## WHAT THE TASK ASKS
Exact reproductions of all the entries, please, and no pictures.

## DATA FOR PROCESSING
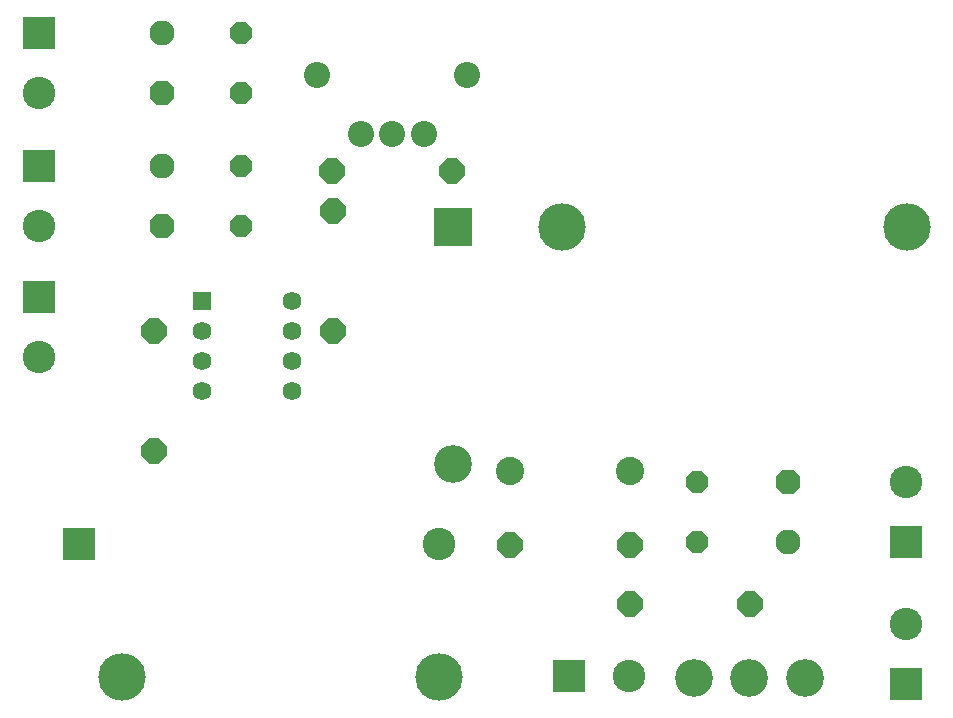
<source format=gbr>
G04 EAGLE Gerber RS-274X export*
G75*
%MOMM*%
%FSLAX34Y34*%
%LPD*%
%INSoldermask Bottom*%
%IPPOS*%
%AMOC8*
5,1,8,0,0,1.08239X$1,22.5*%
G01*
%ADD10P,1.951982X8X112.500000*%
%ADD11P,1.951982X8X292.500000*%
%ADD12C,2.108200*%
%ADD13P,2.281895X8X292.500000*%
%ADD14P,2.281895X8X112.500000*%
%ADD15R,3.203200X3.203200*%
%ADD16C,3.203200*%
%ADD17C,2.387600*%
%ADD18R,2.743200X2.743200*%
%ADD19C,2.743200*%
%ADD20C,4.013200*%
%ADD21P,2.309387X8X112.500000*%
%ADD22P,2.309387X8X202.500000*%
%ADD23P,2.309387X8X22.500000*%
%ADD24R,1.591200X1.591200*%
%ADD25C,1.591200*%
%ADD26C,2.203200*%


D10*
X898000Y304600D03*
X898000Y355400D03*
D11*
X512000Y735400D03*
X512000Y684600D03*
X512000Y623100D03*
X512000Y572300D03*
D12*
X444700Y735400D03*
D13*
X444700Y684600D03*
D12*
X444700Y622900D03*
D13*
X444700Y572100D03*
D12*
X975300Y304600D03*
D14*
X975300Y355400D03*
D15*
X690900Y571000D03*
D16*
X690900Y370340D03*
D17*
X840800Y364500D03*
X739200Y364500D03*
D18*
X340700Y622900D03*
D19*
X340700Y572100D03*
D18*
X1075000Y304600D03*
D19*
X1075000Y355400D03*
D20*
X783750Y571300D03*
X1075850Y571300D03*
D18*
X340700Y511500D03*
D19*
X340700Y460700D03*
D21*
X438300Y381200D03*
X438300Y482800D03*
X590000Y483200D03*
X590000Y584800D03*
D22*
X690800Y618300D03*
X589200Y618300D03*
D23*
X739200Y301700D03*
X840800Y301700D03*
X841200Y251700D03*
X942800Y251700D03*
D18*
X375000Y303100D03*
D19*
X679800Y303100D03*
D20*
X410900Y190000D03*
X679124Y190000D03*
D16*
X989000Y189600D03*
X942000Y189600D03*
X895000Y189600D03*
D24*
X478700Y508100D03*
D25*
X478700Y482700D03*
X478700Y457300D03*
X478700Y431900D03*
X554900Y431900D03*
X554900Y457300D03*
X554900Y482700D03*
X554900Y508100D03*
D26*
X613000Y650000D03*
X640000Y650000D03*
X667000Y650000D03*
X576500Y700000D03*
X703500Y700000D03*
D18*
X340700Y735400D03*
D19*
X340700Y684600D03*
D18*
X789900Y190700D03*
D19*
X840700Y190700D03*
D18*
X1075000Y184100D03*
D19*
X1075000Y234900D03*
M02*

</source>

## SOLUTION TO THE PROBLEM
<source format=gbr>
G04 EAGLE Gerber RS-274X export*
G75*
%MOMM*%
%FSLAX34Y34*%
%LPD*%
%INSoldermask Bottom*%
%IPPOS*%
%AMOC8*
5,1,8,0,0,1.08239X$1,22.5*%
G01*
%ADD10P,1.951982X8X112.500000*%
%ADD11P,1.951982X8X292.500000*%
%ADD12C,2.108200*%
%ADD13P,2.281895X8X292.500000*%
%ADD14P,2.281895X8X112.500000*%
%ADD15R,3.203200X3.203200*%
%ADD16C,3.203200*%
%ADD17C,2.387600*%
%ADD18R,2.743200X2.743200*%
%ADD19C,2.743200*%
%ADD20C,4.013200*%
%ADD21P,2.309387X8X112.500000*%
%ADD22P,2.309387X8X202.500000*%
%ADD23P,2.309387X8X22.500000*%
%ADD24R,1.591200X1.591200*%
%ADD25C,1.591200*%
%ADD26C,2.203200*%


D10*
X898000Y304600D03*
X898000Y355400D03*
D11*
X512000Y735400D03*
X512000Y684600D03*
X512000Y623100D03*
X512000Y572300D03*
D12*
X444700Y735400D03*
D13*
X444700Y684600D03*
D12*
X444700Y622900D03*
D13*
X444700Y572100D03*
D12*
X975300Y304600D03*
D14*
X975300Y355400D03*
D15*
X690900Y571000D03*
D16*
X690900Y370340D03*
D17*
X840800Y364500D03*
X739200Y364500D03*
D18*
X340700Y622900D03*
D19*
X340700Y572100D03*
D18*
X1075000Y304600D03*
D19*
X1075000Y355400D03*
D20*
X783750Y571300D03*
X1075850Y571300D03*
D18*
X340700Y511500D03*
D19*
X340700Y460700D03*
D21*
X438300Y381200D03*
X438300Y482800D03*
X590000Y483200D03*
X590000Y584800D03*
D22*
X690800Y618300D03*
X589200Y618300D03*
D23*
X739200Y301700D03*
X840800Y301700D03*
X841200Y251700D03*
X942800Y251700D03*
D18*
X375000Y303100D03*
D19*
X679800Y303100D03*
D20*
X410900Y190000D03*
X679124Y190000D03*
D16*
X989000Y189600D03*
X942000Y189600D03*
X895000Y189600D03*
D24*
X478700Y508100D03*
D25*
X478700Y482700D03*
X478700Y457300D03*
X478700Y431900D03*
X554900Y431900D03*
X554900Y457300D03*
X554900Y482700D03*
X554900Y508100D03*
D26*
X613000Y650000D03*
X640000Y650000D03*
X667000Y650000D03*
X576500Y700000D03*
X703500Y700000D03*
D18*
X340700Y735400D03*
D19*
X340700Y684600D03*
D18*
X789900Y190700D03*
D19*
X840700Y190700D03*
D18*
X1075000Y184100D03*
D19*
X1075000Y234900D03*
M02*

</source>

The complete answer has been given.